タカ打線、オチョクリ投法にヤラレた!



 最初に2連勝したチームの日本一の確率は91%。「残りの9%の仲間入りはしたくないね」といって、本拠地、福岡に入った来たダイエー・王監督、まさかの3連敗で王手を先に取られてしまった。

 第5戦の先発の若田部は藤井人形を自らベンチに運びながら、「一番やってはいけないのが空中戦(本塁打)だよ。守っている人が防ぎようがないもの」といっていた。そのやってはいけない空中戦を3本も食らってしまったのだ。

 ダイエー打線は“ストライクゾーンからの落ちる変化球に弱い”というデータが、巨人バッテリーには伝えられていた。ダイエーサイドでは、それを分かっていながら、上原、斎藤雅、高橋尚の変化球を打ちあぐんでしまった。

 「ウチの連中はまだ若いんだよ。
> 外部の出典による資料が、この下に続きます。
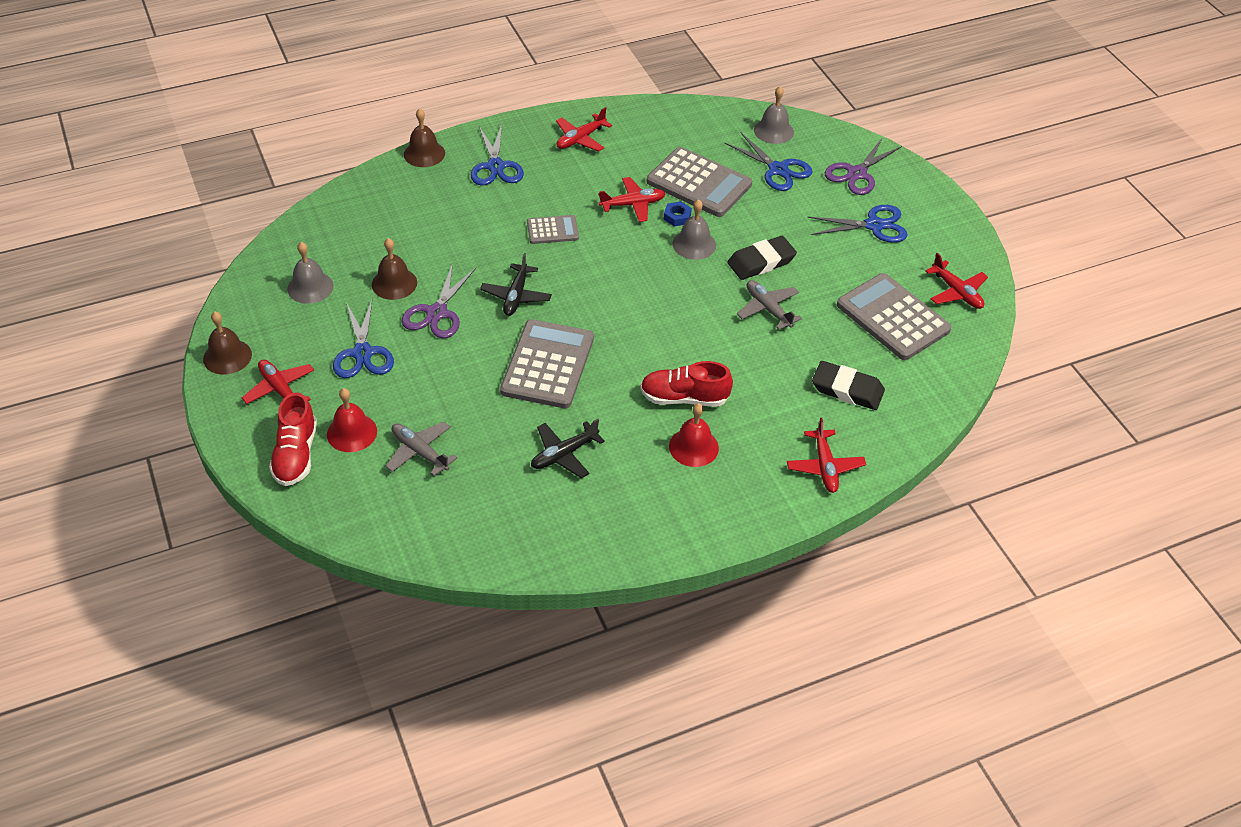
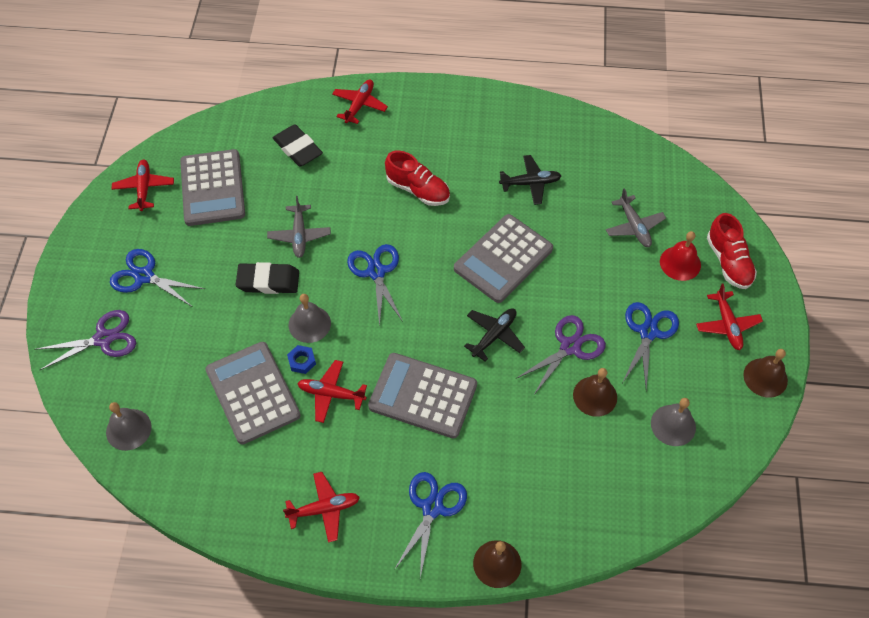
camera: 150 degrees left, 10 degrees up
(296, 455) = (728, 262): red shoe -> red shoe turned 135 degrees clockwise
(552, 230) = (423, 396): grey calculator -> grey calculator, size x1.90
(693, 447) = (436, 152): red bell -> none
(778, 170) = (168, 376): blue scissors -> blue scissors (376, 272)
ストライクゾーンの中で攻めてくる相手には強いけど、オチョクリ投法には弱い。力勝負以外で負けてしまった」と、黒江助監督はダイエー選手の純粋さを嘆く。ある球団職員は「ウチもいろいろあるけどGはもっとあるのに、打たれ強いねぇ。百戦錬磨だ」と巨人のしたたかさに舌を巻いていた。
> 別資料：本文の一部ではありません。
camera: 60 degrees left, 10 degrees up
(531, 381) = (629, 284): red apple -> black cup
 ダイエーの選手サロンには、中内オーナーが自ら書いた“昔は巨人・大鵬・卵焼き。今はホークス・曙・ハンバーガー”と書いた文字が躍っていた。本拠地でのダイエーは、曙の負けるときのパターンと同じように、変化にもろかったのだ。

 足を痛めていた松中が、それをかばって自分のバッティングを崩している。わき腹痛の小久保も自分のバッティングができていない。この2人のチームリーダーは「明日の上京前には藤井さんの霊前を訪れてから空港に行こう」と話した。

 主将の秋山は「今までのシリーズで先に王手を取られてから逆転した経験が3回もあるんだ。昨年日本一になった意味は、これから出るんだ」と、巨人に流れが行き始めていると見る世相に猛反発した。

 「連勝したとき、あの強い巨人に勝てるのではと色気が出た。ここまで来るとかえって開き直れる」と先に追い込まれたときの効用を秋山はボソボソと語っていた。

 「3連勝できる」と最初からミーティングで言っていたという王監督。「一日も早く野球を離れたい」と言って、東京を離れてから6日、「一日でも長く野球をやりたい」と前言を翻したのだ。泣いても笑ってもあと2日だけだ。